I did something this week that I haven’t done in over twenty years. I played a round of golf.

Mike Cyplik, the head of business development at Funeral One, invited me to join him at a charity golf tournament in Houston. It was a fundraiser for the National Museum of Funeral History, and quite a few industry vendors were participating and sponsoring teams.

When Mike invited me to join him on the trip, I told him I wasn’t a golfer anymore. But after thinking about it for a bit, I decided to tag along. If nothing else, I figured it would be a chance to meet new people and support a good cause.

Many years ago, I played golf once a week during our short golf season in Michigan. I was never good, but I did enjoy it. However, when my wife and I started having children and life became hectic, golf didn’t fit my schedule anymore.

It had been over twenty years since I’d played a round of golf. The last time I played regularly was probably thirty years ago (i.e., the age of our oldest child).

But we’re now empty nesters, and I finally have time for a few hobbies. With that in mind, I accepted Mike’s invitation and found my old clubs stored in the rafters of my garage.

I went to the driving range once before the trip. For some reason, my golf swing hadn’t improved with age. My drives were slicing and hooking all over the place. It wasn’t a pretty sight. 

I noticed when watching the other golfers at the driving range that clubs had changed a lot since I bought mine 30+ years ago. So I did some research later and learned that the sweet spot on clubs is much larger than it used to be. That’s the place on the club that you should hit the ball with to get the best results.

That means the chances of hitting a good ball are much higher with newer golf clubs.

Armed with that tidbit, I decided to rent a set of clubs at the tournament rather than lugging my old ones to Houston. That turned out to be an excellent idea.

The first time I teed off at the tournament, something miraculous happened…the ball went straight. Then, the ball went straight when I used an iron on the fairway. Even my putts were relatively straight.

I still wasn’t close to being as good as some of the players on our team, but I wasn’t as horrible as I had expected. Using clubs with a bigger sweet spot meant that even someone who hasn’t played in 20+ years could enjoy a round of golf.

On the flight home, I was thinking about how golf and the funeral business are similar.

To win at golf, you have to master three distinct parts of the game; driving, fairways, and greens. First, you use a driver to hit the ball as far as possible from the tee onto the fairway. Then use your irons to get the ball onto the green and a putter to put the ball in the hole.

The grow a funeral home, you have to master three distinct parts of the business; marketing, arranging, and serving. First, you use marketing to connect with a family who needs your help. Next, you use an arrangement meeting to win the call, and then you provide services to the family.

In golf, the three distinct parts of the game require very different skills. You can hit your drives 300+ yards, but if you can’t hit your irons well or putt, you will not improve your score.

The same thing happens in the funeral business. If you can’t market your funeral home, your phone will never ring. If you can’t make arrangements, you either won’t win the call, or you’ll have a lot of direct cremations with no service.
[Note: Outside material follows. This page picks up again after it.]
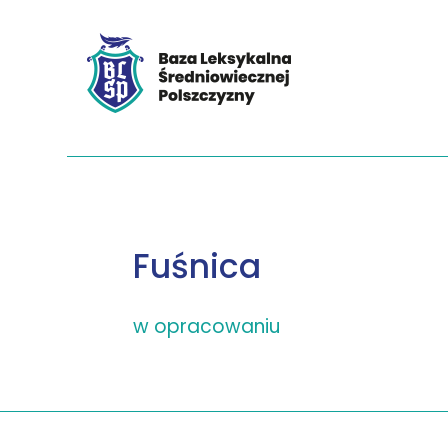
Fuśnica
w opracowaniu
And if you can’t do a good job of serving the family, you’ll get negative reviews, and your phone will stop ringing.

My point is that you have to master all three parts of the funeral business if you want to grow.

Golf has changed significantly during my twenty-year hiatus from the game. The clubs and balls are both different. Plus, new technology, like rangefinders, takes much of the guesswork out of the game.
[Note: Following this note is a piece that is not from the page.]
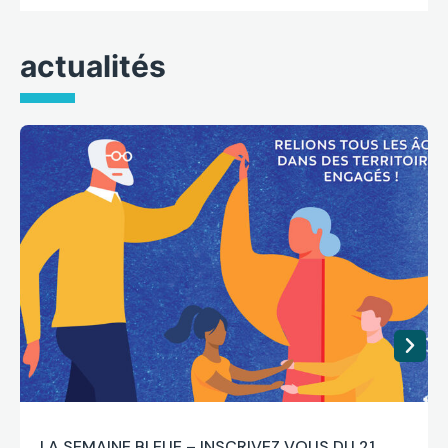
actualités
LA SEMAINE BLEUE – INSCRIVEZ VOUS DU 21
If you compare today’s funeral business to what you had twenty years ago, you will find an even bigger difference.

Twenty years ago, the most important marketing tool for a funeral home was the Yellow Pages. Today, it’s Google and Facebook.

Twenty years ago, the arrangement meeting focused on collecting the information for the obituary and scheduling the service. Today, it’s a life review and event planning exercise.

Twenty years ago, serving a family meant preparing the deceased and getting everyone to the church on time. Today, it’s providing a personalized funeral experience that honors the story of a lifetime and meets their emotional, spiritual, and relational needs. (that’s a mouthful!)

Increasing the sweet spot size has revolutionized the game of golf and made it possible for mediocre players ( like me) to enjoy the game more. It’s an important innovation that will have a lasting impact on the industry.

What’s a similar innovation that will have a lasting impact on the funeral industry?

I believe it is Funeral Directors who embrace their new role of helping families navigate the roughly thirty-day period after losing a loved one.

The embalming skills you worked hard to master are not important to a family choosing cremation. But what that same family desperately needs is someone who can help them understand their needs, make some decisions that address those needs, and then guide them through the rest of the experience.

An arrangement process centered around vital statistics and scheduling a church service has a shrinking sweet spot. You will succeed with families who want a traditional funeral, but you’ll lose everyone else.

When you embrace your new role as a guide or consultant, your sweet spot will grow, and you will have the opportunity to serve more families.

Families need an expert to guide them through the experience of losing a loved one. That’s the new sweet spot and the good news is that it’s getting larger rather than smaller.

Until next time


PS: Thanks again to Mike Cyplik at Funeral One. It looks like it’s time to buy some new golf clubs!